A grande crise que o Brasil atravessa atualmente é a de autoridade. Fiquei perplexo quando ouvi o presidente bradar que não ia "admitir indisciplina nas polícias militares". Ora, um presidente que se empenhou de corpo e alma contra a instalação da CPI da compra e venda de votos não dispõe de retaguarda moral para exigir nada. E é nesse contexto, e com essas autoridades, que se buscam soluções.
Por vezes nos submetemos a algum tipo de vacina para que um mal maior, ou até mesmo a morte, seja evitado. As polícias militares há muito não passavam de instituições que precisavam se autovalorizar. Os deslizes de alguns de seus membros eram superdimensionados, a exceção tornava-se regra. Diadema, uma exceção, contagiou negativamente todas as PMs.
Buscando solução simplista, o governador de São Paulo tornou público um rascunho de proposta de emenda constitucional simplesmente extinguindo as praças das forças auxiliares. Talvez o governador não saiba que um velho sargento ou subtenente da ativa, já avô, é um praça. E, caso exonerado, engrossaria as fileiras dos desempregados. Mário Covas acendeu talvez o estopim que deflagrou os movimentos.

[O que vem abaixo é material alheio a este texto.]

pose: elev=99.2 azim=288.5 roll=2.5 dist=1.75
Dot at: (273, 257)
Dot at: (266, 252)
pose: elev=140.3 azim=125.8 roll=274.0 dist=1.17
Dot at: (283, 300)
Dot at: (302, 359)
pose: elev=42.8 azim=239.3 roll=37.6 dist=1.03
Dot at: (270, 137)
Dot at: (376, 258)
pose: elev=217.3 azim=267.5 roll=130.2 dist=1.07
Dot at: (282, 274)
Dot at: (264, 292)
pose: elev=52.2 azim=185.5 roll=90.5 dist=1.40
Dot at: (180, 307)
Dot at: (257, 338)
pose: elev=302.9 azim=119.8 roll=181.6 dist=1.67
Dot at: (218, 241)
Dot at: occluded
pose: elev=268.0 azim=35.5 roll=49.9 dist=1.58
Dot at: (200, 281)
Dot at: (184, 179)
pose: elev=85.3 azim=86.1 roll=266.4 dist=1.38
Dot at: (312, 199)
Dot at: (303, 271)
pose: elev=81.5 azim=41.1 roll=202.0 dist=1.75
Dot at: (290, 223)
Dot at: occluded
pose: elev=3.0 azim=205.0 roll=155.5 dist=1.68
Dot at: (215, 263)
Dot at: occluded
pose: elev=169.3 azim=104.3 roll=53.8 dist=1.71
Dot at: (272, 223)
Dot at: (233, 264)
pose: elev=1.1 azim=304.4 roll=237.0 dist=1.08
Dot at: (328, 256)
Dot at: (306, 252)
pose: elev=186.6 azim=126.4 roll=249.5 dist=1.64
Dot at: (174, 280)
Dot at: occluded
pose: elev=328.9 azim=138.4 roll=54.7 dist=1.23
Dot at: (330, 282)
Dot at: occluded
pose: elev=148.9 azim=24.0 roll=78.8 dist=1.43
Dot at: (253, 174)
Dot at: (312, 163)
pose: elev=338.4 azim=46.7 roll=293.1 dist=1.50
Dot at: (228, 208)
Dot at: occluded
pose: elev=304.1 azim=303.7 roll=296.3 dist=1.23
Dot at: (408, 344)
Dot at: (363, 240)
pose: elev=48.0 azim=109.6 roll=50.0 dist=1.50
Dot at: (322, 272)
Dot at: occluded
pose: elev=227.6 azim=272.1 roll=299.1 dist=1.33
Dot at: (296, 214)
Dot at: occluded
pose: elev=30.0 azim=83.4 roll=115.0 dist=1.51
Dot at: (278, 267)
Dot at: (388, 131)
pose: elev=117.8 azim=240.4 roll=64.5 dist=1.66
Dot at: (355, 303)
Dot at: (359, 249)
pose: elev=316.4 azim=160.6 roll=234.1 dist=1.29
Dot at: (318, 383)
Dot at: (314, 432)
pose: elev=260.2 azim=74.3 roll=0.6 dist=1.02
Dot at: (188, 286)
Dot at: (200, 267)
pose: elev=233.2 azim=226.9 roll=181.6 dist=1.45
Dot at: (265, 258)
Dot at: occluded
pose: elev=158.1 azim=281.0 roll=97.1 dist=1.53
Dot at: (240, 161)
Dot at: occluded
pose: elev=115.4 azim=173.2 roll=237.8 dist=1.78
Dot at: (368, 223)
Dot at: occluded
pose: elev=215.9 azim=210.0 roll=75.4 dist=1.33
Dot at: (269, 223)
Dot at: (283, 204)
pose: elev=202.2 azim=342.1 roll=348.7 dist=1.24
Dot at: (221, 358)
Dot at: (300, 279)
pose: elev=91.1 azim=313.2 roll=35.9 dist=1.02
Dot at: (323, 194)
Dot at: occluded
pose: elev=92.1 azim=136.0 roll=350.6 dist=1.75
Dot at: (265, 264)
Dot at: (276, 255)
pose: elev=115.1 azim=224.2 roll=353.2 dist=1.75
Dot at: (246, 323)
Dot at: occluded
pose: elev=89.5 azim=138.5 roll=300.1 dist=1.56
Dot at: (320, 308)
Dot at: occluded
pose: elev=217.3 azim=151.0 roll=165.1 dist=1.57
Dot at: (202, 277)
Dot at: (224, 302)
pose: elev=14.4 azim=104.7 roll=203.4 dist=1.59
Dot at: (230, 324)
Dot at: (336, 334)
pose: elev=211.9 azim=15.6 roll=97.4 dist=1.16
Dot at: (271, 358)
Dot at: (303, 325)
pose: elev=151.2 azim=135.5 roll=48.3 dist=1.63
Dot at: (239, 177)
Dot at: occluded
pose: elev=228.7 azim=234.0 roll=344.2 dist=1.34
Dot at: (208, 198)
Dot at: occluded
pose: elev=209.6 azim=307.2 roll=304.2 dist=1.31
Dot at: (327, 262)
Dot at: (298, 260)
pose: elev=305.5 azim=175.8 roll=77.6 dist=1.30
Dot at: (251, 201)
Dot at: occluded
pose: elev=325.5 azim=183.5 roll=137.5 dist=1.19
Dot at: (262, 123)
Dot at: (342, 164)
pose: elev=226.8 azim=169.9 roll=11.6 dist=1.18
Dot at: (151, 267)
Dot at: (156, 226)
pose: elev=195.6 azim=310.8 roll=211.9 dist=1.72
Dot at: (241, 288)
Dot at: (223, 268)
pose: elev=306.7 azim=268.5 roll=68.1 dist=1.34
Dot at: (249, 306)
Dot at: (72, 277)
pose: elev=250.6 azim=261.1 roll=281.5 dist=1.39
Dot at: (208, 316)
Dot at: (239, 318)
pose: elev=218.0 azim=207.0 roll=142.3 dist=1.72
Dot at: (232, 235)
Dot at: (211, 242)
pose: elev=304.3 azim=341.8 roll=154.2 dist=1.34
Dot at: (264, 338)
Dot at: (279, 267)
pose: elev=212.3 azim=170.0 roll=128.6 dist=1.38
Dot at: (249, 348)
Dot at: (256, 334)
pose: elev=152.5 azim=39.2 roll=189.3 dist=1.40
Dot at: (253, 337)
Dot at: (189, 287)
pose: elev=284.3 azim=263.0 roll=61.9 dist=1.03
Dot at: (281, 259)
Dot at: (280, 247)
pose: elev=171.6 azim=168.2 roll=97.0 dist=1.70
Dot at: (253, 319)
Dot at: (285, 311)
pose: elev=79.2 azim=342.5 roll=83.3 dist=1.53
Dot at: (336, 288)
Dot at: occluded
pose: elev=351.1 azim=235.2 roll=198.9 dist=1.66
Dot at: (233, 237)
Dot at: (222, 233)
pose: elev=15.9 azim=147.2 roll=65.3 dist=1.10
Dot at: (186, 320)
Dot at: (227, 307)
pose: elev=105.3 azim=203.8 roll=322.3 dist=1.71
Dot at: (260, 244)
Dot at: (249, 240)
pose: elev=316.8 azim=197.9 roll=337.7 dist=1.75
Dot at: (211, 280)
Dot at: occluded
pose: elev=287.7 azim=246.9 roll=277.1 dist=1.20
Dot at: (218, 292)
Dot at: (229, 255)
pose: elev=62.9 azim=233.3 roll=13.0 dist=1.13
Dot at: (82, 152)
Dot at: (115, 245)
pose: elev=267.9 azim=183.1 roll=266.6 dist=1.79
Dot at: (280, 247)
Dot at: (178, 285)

Cansados de ser escravizados, quando qualquer reivindicação era impiedosamente repelida em nome da hierarquia e da disciplina, as praças resolveram mostrar a todo o Brasil suas entranhas. Primeiramente, a imoralidade dos salários de alguns coronéis, donos da chibata disciplinadora para defender seus próprios privilégios. É fácil pedir patriotismo e respeito à lei quando se vive nababescamente, com salários, por vezes, duas vezes maiores que os de um deputado ou senador.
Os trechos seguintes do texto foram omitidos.